Editorial: Se te acabó Colombia, Raúl Castro


El excomandante guerrillero colombiano Timochenko está muerto como candidato político. Ha sobrevivido a una cirugía cardiológica, no se encuentra para elecciones, pero incluso antes de ser ingresado hospitalariamente había decidido suspender sus actos públicos, dadas las manifestaciones populares de rechazo que venía recibiendo.

Su guerrilla reciclada en partido, con las siglas de siempre apelando ahora a otros conceptos —de Fuerzas Armadas Revolucionarias de Colombia a Fuerza Alternativa Revolucionaria del Común—, no presentará otro candidato a las elecciones.
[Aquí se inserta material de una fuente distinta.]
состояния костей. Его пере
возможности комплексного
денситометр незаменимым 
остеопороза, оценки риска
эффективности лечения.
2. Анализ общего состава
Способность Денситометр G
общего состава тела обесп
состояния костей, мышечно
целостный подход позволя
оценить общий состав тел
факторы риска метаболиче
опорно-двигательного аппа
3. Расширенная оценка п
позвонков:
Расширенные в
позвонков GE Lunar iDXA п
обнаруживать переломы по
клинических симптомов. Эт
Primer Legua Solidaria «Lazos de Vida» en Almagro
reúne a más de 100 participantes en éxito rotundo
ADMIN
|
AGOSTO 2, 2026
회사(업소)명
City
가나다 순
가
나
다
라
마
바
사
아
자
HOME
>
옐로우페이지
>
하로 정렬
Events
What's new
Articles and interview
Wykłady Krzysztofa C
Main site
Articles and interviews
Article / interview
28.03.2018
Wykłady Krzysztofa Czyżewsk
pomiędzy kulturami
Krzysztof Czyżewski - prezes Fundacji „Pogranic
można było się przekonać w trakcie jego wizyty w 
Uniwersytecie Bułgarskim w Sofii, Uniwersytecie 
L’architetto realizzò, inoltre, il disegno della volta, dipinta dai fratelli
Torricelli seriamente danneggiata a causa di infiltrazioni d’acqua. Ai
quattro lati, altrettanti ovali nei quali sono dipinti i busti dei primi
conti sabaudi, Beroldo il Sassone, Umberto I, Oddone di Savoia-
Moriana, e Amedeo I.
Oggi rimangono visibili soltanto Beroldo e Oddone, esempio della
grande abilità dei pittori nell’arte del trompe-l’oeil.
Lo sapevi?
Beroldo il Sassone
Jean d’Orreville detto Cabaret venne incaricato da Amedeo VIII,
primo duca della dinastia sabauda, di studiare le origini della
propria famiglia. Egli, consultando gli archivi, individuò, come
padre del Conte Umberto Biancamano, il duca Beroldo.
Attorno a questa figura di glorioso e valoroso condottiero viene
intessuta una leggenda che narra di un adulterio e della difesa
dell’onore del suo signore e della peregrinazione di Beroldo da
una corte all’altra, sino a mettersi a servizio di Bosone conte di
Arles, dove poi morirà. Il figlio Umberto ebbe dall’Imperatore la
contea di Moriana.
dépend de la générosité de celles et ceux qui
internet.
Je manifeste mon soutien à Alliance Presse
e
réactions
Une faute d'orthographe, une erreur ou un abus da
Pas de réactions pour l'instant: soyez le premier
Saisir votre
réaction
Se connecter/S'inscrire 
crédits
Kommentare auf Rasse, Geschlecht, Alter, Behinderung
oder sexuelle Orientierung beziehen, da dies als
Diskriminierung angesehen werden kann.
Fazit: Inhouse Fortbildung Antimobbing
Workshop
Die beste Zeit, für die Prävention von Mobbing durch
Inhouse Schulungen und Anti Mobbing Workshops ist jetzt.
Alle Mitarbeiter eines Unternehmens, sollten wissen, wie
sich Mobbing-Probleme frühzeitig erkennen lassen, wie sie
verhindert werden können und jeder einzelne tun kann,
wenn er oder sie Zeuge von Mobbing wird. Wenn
Aunque las encuestas le negaban posibilidades de victoria aun contando con Timochenko.

Igual que el excomandante había logrado transformarse de terrorista asesino en candidato en una democracia, Raúl Castro fue capaz de dejar su rol de cómplice del secuestro de la paz colombiana para adoptar un nuevo papel, que gozó del beneplácito internacional: el de negociador de paz. Ahora, sin embargo, acaba de perder su apuesta colombiana más evidente.

Sobrepasado el peligro Timochenko, Colombia no ha de perder de vista la capacidad de intromisión mostrada a lo largo de más de medio siglo por el régimen castrista. Pues caben otras maniobras planeadas en La Habana, si no para estas elecciones, para más adelante.

Sin embargo, una ojeada al estado en que se encuentran hoy los aliados continentales de La Habana dibuja un panorama devastador para el Palacio de la Revolución. Lula da Silva en problemas de justicia aunque constituya el candidato favorito según las encuestas; Cristina Fernández de Kirchner con varias causas pendientes y difícil retorno a la presidencia; Rafael Correa negado y discutido por el actual presidente Lenín MorenoNicolás Maduro vetado para la próxima cita de la OEA y combatido por el Grupo de Lima

A lo que habría que agregar la nula disponibilidad para complicidades habaneras de otros gobernantes latinoamericanos, así como la política hacia Cuba de la Administración Trump.

América empieza a pesarle sobremanera a Raúl Castro, ocupe el puesto que ocupe en lo adelante. Y le pesará sobremanera también al sucesor que el presidente general nombre. Habrá que estar continentalmente atentos a lo que se avecina.